* Task objective:
The output should be every line below that includes the word "Nexus".

* Stored dataset items:
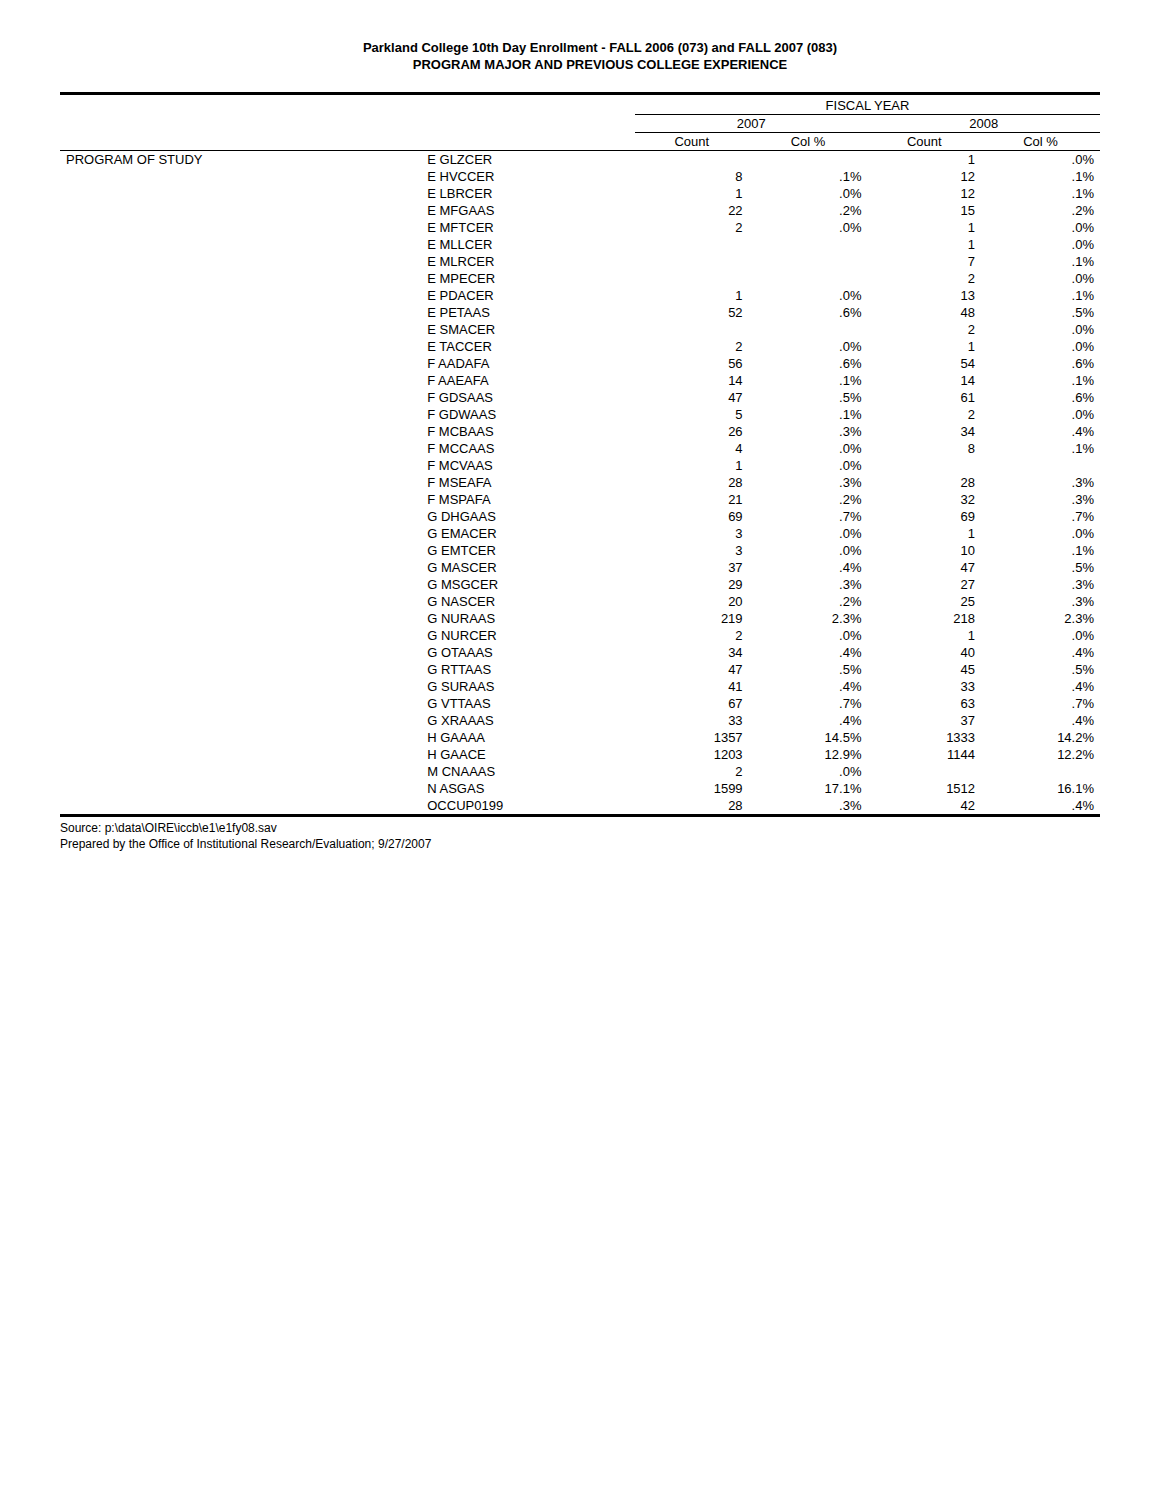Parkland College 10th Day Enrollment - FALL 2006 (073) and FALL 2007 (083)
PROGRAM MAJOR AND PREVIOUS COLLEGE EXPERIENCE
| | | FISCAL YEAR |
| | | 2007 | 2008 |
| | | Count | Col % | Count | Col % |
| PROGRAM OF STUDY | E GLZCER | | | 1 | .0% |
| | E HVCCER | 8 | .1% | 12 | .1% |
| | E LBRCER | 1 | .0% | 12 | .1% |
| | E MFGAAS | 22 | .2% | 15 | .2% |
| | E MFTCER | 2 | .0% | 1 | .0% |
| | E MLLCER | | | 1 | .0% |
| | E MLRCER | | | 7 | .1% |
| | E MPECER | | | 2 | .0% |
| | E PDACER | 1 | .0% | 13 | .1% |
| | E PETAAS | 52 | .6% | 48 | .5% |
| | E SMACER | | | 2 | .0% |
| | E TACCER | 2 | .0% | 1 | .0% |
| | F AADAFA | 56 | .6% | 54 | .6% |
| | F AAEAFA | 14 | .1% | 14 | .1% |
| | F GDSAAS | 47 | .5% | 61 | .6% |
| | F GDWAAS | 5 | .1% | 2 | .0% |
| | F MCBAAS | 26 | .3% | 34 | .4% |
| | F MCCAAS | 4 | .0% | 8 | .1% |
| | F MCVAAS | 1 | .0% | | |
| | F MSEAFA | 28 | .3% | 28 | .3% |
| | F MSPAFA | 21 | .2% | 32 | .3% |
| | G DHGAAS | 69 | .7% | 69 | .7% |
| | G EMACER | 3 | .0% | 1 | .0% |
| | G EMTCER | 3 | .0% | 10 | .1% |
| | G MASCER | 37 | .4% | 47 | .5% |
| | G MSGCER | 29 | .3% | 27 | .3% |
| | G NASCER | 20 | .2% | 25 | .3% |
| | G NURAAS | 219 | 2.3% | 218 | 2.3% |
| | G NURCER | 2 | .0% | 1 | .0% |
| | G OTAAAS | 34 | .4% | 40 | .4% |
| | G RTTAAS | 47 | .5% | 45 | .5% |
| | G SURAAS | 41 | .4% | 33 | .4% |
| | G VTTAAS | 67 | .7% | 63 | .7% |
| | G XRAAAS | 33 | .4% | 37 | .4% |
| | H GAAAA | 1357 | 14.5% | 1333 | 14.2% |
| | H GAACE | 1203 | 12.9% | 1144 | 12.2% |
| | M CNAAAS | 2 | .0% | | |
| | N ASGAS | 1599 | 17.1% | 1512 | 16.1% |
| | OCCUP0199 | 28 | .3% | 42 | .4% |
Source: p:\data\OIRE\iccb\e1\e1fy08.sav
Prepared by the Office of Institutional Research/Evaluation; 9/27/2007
* * *
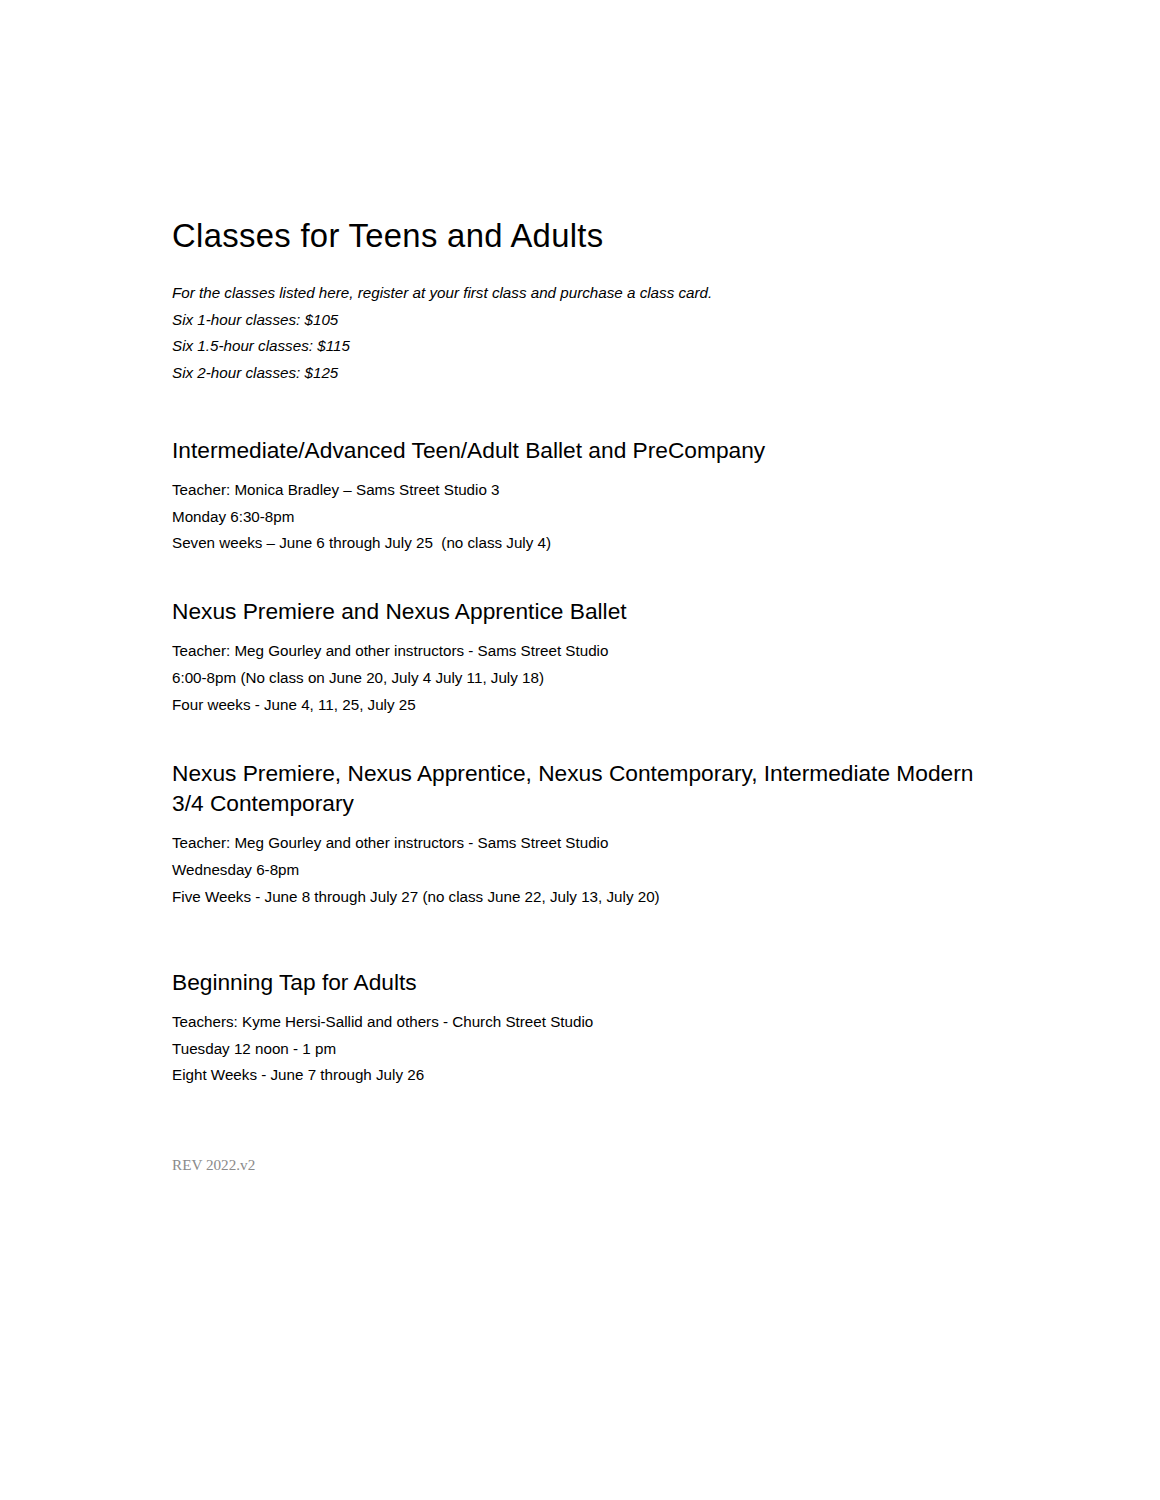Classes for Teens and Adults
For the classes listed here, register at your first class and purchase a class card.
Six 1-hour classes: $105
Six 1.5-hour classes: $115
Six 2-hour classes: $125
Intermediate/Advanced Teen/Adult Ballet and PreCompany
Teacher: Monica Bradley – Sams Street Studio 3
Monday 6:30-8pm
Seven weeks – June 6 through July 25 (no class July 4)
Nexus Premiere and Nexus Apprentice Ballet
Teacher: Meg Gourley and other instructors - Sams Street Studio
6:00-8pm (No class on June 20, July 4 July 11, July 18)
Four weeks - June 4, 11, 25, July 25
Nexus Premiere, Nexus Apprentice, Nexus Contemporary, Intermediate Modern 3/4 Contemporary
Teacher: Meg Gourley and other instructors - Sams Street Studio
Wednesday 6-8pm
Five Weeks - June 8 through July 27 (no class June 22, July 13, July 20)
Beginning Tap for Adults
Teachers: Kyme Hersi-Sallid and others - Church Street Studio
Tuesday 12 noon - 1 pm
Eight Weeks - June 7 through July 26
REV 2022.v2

* Expected answer:
Nexus Premiere and Nexus Apprentice Ballet
Nexus Premiere, Nexus Apprentice, Nexus Contemporary, Intermediate Modern 3/4 Contemporary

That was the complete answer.